Walk file systems and collect stats
Project description
Walk file systems and collect stats.
Summary
Statwalker is a command-line program that scan files recursively (normally called as “walk”) and collects stats, basically file names and metadata (inode information in Linux systems). It runs in parallel in a single machine, and the output is a comma-separated file (csv), one line per file. These results can be analysed using other tools (see below).
Output
The csv file will look like this:
INODE,ATIME,MTIME,UID,GID,MODE,SIZE,DISK,PATH
Colum description:
INODE: device identifier and inode (Linux)
ATIME: last access time in unix format (seconds since epoc)
MTIME: last modified time in unix fromat
UID: user ID
GID: group ID
MODE: mode, which is file type and permissions
SIZE: real size in bytes, same value reported with command du -b
DISK: disk usage, which is number of blocks times 512
PATH: full path
How it works
Collecting stats is as simple as this one-liner in bash:
$ TODO
There are many tools doing the same thing, the problem is performance.
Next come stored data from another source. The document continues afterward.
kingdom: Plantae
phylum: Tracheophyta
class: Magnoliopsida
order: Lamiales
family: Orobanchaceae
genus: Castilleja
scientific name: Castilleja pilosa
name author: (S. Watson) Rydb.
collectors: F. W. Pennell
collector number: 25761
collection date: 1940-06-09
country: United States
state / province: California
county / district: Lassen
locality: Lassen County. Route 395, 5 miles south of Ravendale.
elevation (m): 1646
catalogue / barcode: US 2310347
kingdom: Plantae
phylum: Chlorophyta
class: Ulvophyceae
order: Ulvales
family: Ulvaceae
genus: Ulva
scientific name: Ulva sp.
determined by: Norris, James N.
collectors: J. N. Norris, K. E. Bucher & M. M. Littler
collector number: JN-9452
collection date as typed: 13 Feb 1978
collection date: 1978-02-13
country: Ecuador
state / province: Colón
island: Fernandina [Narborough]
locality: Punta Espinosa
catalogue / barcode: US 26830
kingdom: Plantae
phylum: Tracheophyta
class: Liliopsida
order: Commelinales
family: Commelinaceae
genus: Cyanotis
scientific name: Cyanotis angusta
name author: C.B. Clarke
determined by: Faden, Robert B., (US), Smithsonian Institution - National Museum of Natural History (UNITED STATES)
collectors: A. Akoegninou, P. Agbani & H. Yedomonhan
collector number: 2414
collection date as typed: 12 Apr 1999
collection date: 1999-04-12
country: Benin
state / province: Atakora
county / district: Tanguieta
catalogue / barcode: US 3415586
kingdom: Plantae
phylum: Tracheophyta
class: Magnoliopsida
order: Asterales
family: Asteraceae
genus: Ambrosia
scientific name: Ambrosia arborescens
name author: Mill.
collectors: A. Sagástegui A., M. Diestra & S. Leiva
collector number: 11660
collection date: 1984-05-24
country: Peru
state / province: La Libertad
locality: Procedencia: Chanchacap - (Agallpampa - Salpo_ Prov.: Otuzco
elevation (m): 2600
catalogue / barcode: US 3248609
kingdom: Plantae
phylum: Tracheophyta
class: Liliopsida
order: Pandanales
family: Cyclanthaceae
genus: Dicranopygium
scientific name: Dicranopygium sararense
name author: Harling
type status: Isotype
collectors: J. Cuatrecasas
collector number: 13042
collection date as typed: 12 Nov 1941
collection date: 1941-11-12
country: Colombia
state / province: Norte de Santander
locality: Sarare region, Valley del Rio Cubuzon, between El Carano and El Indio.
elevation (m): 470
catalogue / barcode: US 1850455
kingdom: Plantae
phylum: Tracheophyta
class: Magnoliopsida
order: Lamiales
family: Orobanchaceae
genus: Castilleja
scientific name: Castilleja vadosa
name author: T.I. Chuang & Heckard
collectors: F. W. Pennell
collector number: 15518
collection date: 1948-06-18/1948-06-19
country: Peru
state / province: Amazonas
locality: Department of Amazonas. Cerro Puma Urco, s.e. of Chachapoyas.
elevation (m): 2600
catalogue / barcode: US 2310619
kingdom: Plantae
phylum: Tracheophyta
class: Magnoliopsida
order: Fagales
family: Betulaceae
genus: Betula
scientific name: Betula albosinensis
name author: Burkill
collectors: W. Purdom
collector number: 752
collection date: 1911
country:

After trying some tools in a file system with many terabytes of data and millions of files, the problem became untractable. I run statwalker in a storage with 100+ millions of files, with a reading rate over NFS folders of 3000 files/second on average, and much faster if disks are local.
Installation
Use pip:
$ pip install statwalker
Usage
# run it from the command line to see available parameters:
$ statwalker -h
# run it with options
$ statwalker -o output.csv /home
Contribute
Clone the github repository:
$ git clone https://github.com/sganis/statwalker.git
TODO
Add documentation with analysis tools, resolution, agregation, benchmark with c++ and mpi versions.